According to Elon Musk, the Neuralink device would be able to cure tinnitus by 2027.

Tinnitus is a neurological disorder that causes a ringing or buzzing in the ears that isn't caused by anything external.

Tinnitus is a common condition that occurs when the vestibulocochlear nerve, which connects the inner ear to the brain, is destroyed as a result of persistent loud noise, injury, or blood supply deficits.

Tinnitus has eluded researchers for decades. Masking the sound or learning to ignore it are now the most common treatments.

The Neuralink prosthesis is now connected to the cerebral cortex, the brain's surface layer. This is where the device can help the brain recover from harm to its ability to process motor sensory input and output.

Are Musk's claims credible?

These claims may appear lofty. However, the science behind it is uncontroversial.

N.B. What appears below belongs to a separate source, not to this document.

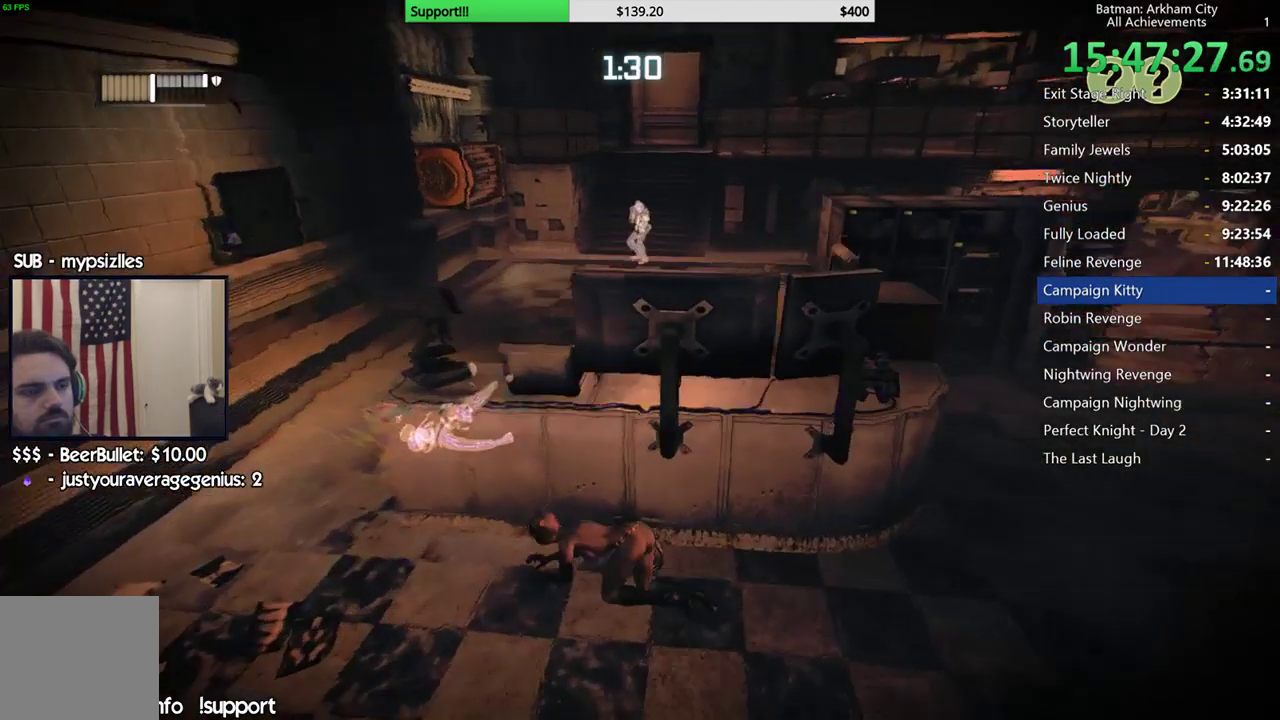
{"dt_ms": 500, "buttons": ["R2"], "left_stick": "center", "right_stick": "center", "button_events": []}
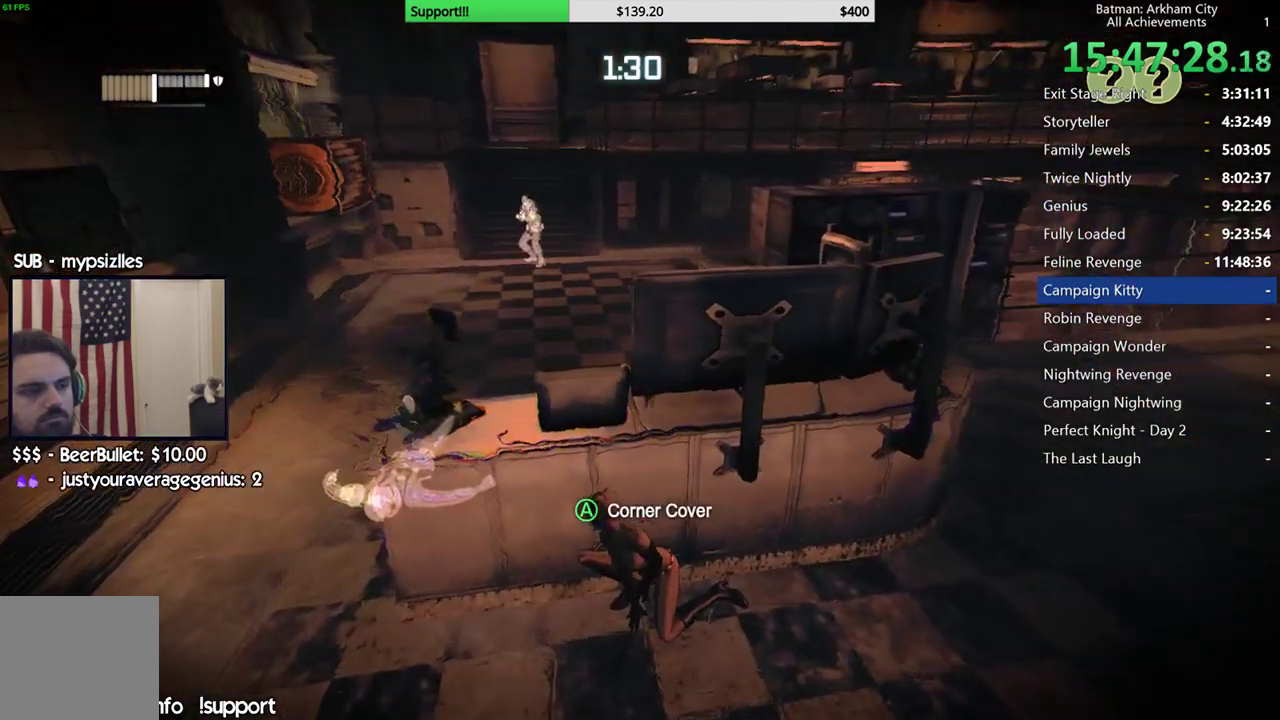
{"dt_ms": 500, "buttons": ["R2"], "left_stick": "center", "right_stick": "center", "button_events": []}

Neural implants have been helping people since the early 1960s when the first cochlear implant was placed in a person with impaired hearing. In the 60 years since then, there has been a lot of improvement.

Neuroscientists believe the device has the potential to alleviate tinnitus. Deep brain stimulation may also be effective in treating OCD, healing brain damage, and treating illnesses like autism or degenerative nervous system diseases.

As Paul Nuyujukian, director of Stanford University's Brain Interfacing Laboratory, points out:
"We are on the cusp of a complete paradigm shift. This type of technology has the potential to transform our treatments. Not just for stroke, paralysis, and motor degenerative disease, but also for pretty much every other type of brain disease."

What do we need to be cautious of?

The FDA has classified Neuralink as a class III medical device, which is the most dangerous. Before beginning human trials, Neuralink must pass the FDA's stringent regulatory requirements.

To be accepted, the company must offer comprehensive clinical study data from non-human test subjects (such as Pager the monkey) in order to conservatively justify advancing to the next phase. Some monkeys perished during Neuralink's studies, raising animal welfare worries among opponents.

The human testing approval process could take some time.

The FDA will be on the lookout for unanticipated negative effects of the gadget, such as depression. How practicable it is to remove or repair a device if it malfunctions, as well as how to limit the danger of brain injury or infection, will be of interest.

Following FDA approval, Neuralink will recruit human volunteers for the next round of testing.

Nobody knows how long it will take for the device to become commercially available or how much it will cost. It could take years, and the cost will be prohibitive to all but the wealthy.